- PAGE EXCERPT:
--- --- ---
Which is not to say that Martin Scorsese hasn't achieved a great deal with this film. No-one depicts hedonism with his sense of energy, flair and superb synchronisation of music cues. And my god, Leonardo diCaprio and Seth Rogen really commit to their performances.  To see the two rookie stockbrokers sneak out the back of a restaurant, smoke crack and then go skipping and jumping through the car-lot like naughty children is a joy.  To see them, now super successful, crippled by quaaludes, bodies spasoming, fighting over a kitchen counter is physical comedy of the highest form.   To be sure the intervening two hours contain many a funny scene.  The serious discussion about dwarf tossing, referring always to the dwarf as 'it' is funny as hell.   But there's an uneasiness in the gonzo nature of this film, and Scorsese's resistance to any dark backing.  Surely it must be possible to make a movie about superficial greedy people that is not itself superficial and egregious?

Because, make no mistake, the tone of this film for the majority of the run-time is one of admiration for these charming gonzo folk.  It's swallowed the hype for the most part.  It makes zero attempt to show the impact of these swindlers on the ordinary folk whose money they have invested in worthless stock, while taking massive commission. The 'hero' has an earnest first wife who is dispatched in a divorce quickly and is never seen again.  What's even worse is that Scorsese clearly isn't actually interested in the con.

Jordan Belfort (DiCaprio) was a real life broker who operated a 'boiler plate' scheme - that means you set up a call centre and randomly cold call dumb schmucks and get them to invest their money with you. It works because they are ignorant and greedy. The so-called investments are actually in worthless 'penny stocks' - companies so small that they aren't on the main stock market and so fly under the radar of the big investment banks.  And the real con, is that the brokers take 50% commission. So they take your $10,000, invest $5,000 in stuff  that's worthless, and keep the other $5,000.  In addition to this con, Jordan also ran two other cons. First, he would bring a new company to the stock market, but instead of selling the new shares in the market, he would pocket them himself, in secret, drive up the price and then sell.  Second, he was wholesale exporting cold hard cash to a secret bank account in Switzerland.
--- --- ---
- THE DATA:
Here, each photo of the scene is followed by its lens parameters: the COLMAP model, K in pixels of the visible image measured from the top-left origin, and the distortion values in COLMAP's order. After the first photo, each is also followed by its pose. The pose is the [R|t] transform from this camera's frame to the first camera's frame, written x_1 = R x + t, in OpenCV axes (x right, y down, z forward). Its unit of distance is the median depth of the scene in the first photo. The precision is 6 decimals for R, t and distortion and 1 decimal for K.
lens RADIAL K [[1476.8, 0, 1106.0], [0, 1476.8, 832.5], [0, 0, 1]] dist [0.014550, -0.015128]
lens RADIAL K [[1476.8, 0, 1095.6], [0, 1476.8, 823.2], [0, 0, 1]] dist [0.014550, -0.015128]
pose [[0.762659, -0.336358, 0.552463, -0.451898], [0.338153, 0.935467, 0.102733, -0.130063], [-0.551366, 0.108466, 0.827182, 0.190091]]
--- --- ---
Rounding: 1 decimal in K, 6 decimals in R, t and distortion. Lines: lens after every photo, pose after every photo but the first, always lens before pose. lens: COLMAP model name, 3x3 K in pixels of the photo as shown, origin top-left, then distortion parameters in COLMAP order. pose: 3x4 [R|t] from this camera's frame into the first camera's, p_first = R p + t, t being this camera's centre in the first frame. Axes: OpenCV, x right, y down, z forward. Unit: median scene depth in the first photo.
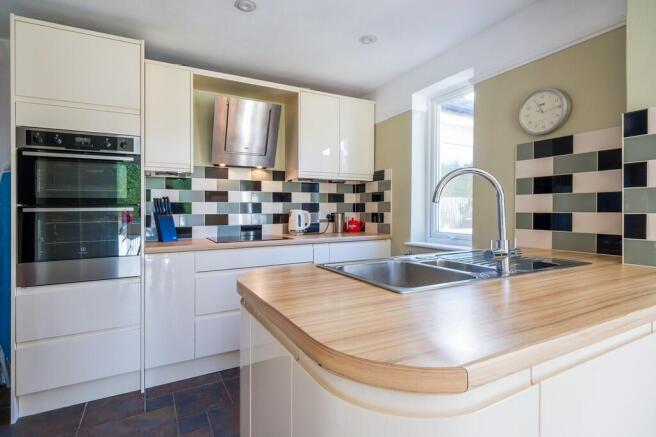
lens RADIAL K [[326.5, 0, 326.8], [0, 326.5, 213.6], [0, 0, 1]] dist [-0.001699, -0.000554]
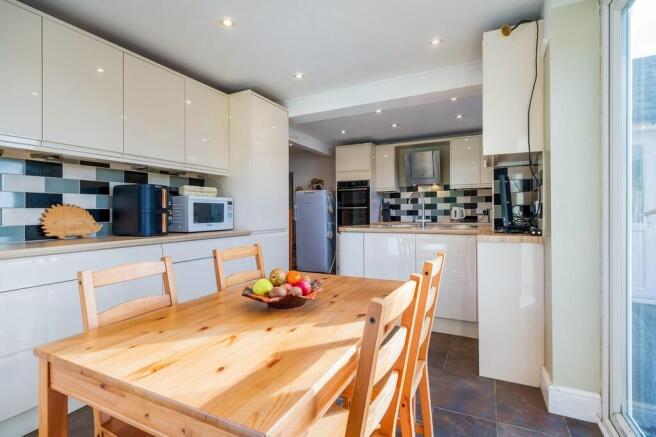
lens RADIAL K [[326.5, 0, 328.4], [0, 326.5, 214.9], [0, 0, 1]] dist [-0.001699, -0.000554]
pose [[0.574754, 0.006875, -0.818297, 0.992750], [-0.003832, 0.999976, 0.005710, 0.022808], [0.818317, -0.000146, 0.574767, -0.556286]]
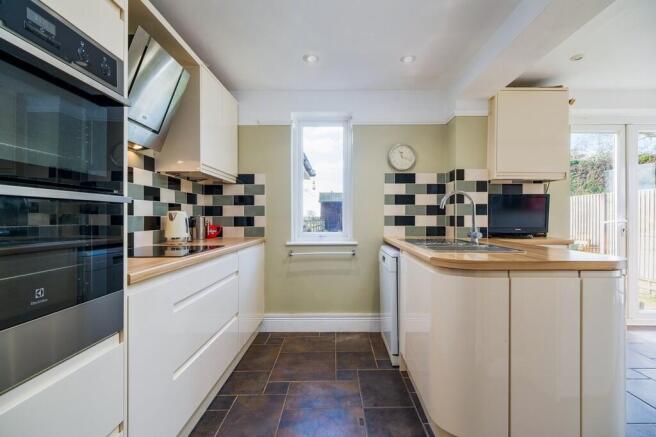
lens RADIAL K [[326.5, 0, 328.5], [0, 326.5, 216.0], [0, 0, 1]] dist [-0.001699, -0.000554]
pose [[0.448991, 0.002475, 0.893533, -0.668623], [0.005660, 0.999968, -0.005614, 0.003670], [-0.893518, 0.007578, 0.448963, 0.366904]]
--- --- ---
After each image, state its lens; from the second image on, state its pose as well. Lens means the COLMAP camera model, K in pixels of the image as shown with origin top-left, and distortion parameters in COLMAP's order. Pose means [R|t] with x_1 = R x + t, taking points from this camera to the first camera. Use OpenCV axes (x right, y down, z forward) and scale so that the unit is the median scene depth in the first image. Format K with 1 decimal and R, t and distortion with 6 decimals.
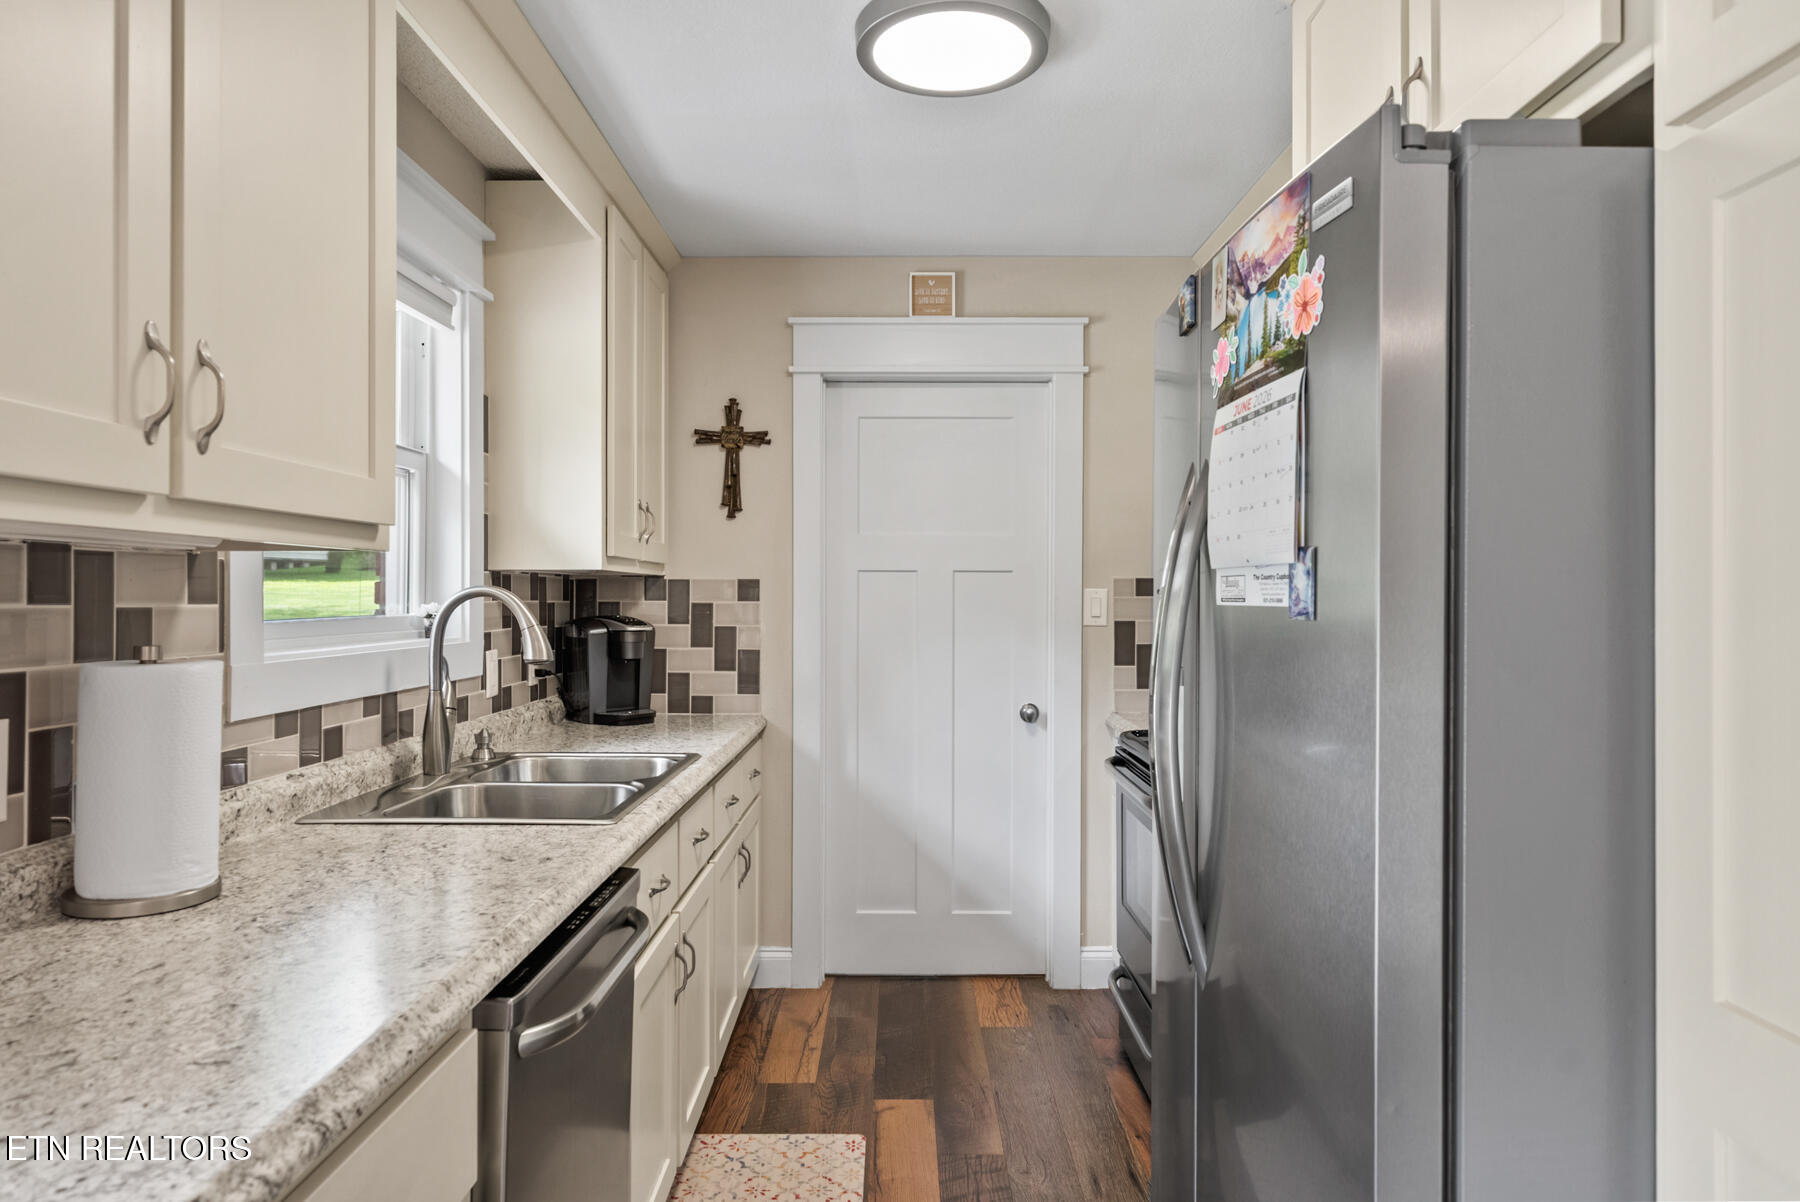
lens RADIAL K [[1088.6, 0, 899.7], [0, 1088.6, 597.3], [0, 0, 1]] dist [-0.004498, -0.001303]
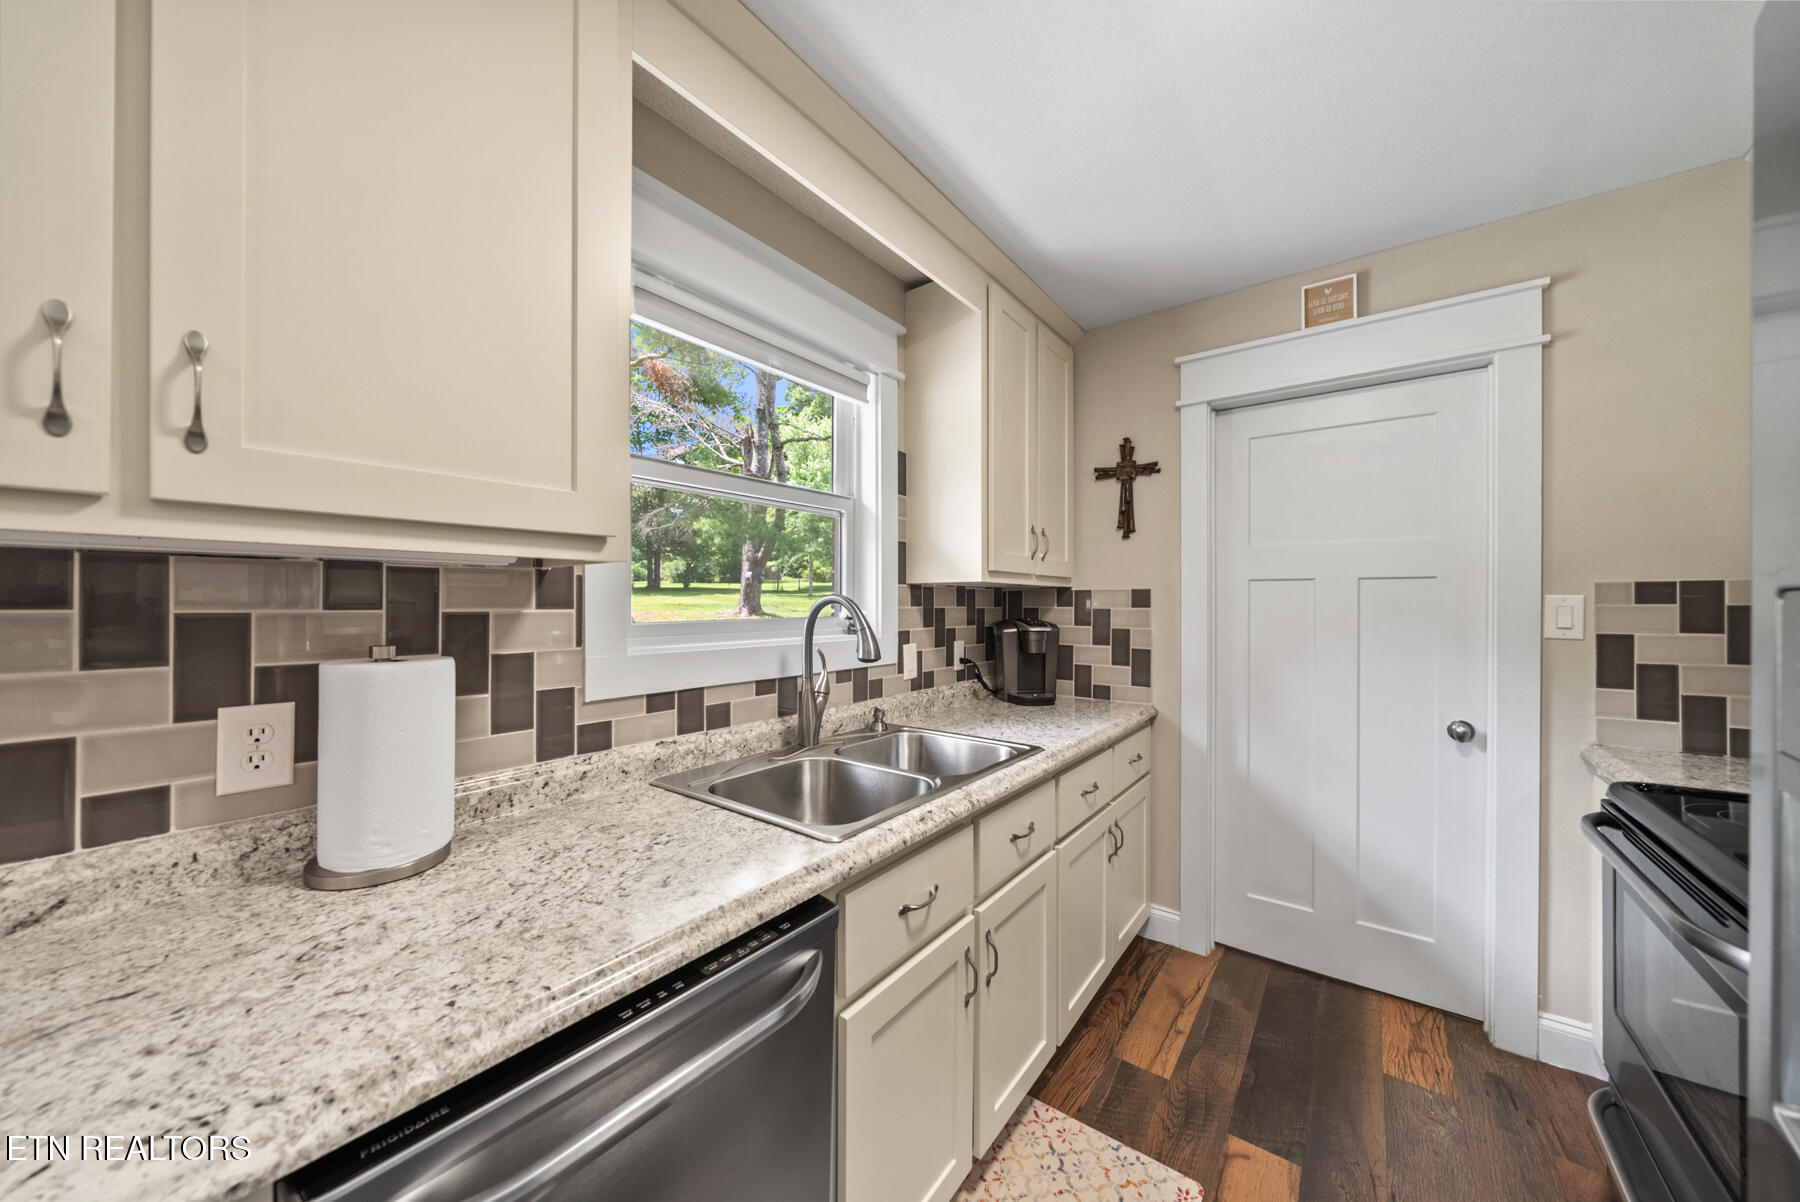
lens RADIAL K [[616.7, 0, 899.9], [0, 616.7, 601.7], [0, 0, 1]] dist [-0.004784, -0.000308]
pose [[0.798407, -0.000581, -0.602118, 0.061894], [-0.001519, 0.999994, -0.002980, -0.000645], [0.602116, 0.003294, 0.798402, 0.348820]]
--- --- ---
- PARTS OF THE EXERCISE:
a – According to the film review, what share of an investor's money do the brokers take as commission?
b – Return the stretch of the film review from "Because, make no" through "in the con.".
The items are separate material from the film review.

- SOLUTIONS FOR EACH TASK:
a – 50%

b –
Because, make no mistake, the tone of this film for the majority of the run-time is one of admiration for these charming gonzo folk.  It's swallowed the hype for the most part.  It makes zero attempt to show the impact of these swindlers on the ordinary folk whose money they have invested in worthless stock, while taking massive commission. The 'hero' has an earnest first wife who is dispatched in a divorce quickly and is never seen again.  What's even worse is that Scorsese clearly isn't actually interested in the con.